═════ TESTO DI PARTENZA ═════
A tutti noi, ucraini, piacerebbe molto che l’Ucraina fosse associata non solo alla parola “guerra”. Proprio per questo, in vista del Natale, abbiamo deciso di far conoscere un po’ al lettore italiano le nostre tradizioni natalizie nazionali che in realtà sono molto interessanti e originali. Sebbene il Natale sia stato in gran parte cancellato dal calendario ucraino per la maggior parte del XX secolo a causa della politica antireligiosa dell’Unione Sovietica, molte delle sue tradizioni sono sopravvissute e stanno rinascendo. A partire dall’anno scorso, il 2023, per la prima volta dal 1917, il Natale in Ucraina è ufficialmente celebrato il 25 dicembre.
═════ DATI FORNITI ═════
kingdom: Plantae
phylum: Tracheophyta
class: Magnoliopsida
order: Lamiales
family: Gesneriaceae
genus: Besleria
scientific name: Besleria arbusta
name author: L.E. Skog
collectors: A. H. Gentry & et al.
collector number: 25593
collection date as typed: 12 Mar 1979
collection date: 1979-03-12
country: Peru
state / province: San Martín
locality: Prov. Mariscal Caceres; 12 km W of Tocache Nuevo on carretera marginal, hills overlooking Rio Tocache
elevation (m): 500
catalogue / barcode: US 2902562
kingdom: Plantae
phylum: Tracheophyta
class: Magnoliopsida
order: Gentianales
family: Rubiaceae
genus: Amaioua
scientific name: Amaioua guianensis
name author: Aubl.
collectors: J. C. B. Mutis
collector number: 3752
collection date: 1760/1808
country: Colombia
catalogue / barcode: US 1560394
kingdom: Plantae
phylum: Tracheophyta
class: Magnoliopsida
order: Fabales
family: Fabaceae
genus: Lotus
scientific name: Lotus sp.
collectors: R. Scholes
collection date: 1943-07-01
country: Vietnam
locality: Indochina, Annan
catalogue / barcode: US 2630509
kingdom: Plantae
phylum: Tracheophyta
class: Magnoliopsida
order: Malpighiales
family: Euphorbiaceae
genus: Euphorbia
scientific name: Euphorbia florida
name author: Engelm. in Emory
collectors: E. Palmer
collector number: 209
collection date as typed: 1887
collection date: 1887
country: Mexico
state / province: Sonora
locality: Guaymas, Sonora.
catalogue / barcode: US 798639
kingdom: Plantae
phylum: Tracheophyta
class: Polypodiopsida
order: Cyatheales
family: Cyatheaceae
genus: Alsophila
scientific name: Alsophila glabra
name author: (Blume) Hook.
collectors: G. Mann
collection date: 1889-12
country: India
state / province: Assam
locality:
═════
COMPITI:
**1.** Traduci in inglese questa frase del testo sul Natale in Ucraina: "A partire dall’anno scorso, il 2023, per la prima volta dal 1917, il Natale in Ucraina è ufficialmente celebrato il 25 dicembre."
**2.** Scrivi il paragrafo che segue nel testo sul Natale in Ucraina, partendo subito dopo l'ultima frase.

RISPOSTE ALL'ESERCIZIO:
**1.** Starting last year, 2023, for the first time since 1917, Christmas in Ukraine has been officially celebrated on December 25.

**2.**
Iryna Medved
Quante volte avete sentito la frase che il Natale ormai non è come una volta? Di solito viene detto dalla gente che vuole avere a tutti i costi un Natale perfetto. Parlando di queste cose, noi abbiamo deciso di mettere insieme tutto ciò che sappiamo dell’autentico Natale, quello di una volta. Anche se entrambe viviamo da anni in Italia e abbiamo imparato e apprezzato molte usanze natalizie di questo paese, vi vogliamo raccontare del Natale ucraino. Siamo certe che scoprirete molte cose nuove e, forse, ne farete tesoro per poter organizzare al meglio anche il vostro Natale e farlo assomigliare di più a quello di un tempo. Durante la lettura troverete tante parole sconosciute. Niente paura, continuate a leggere e troverete tutte le spiegazioni. Allora, da dove si comincia?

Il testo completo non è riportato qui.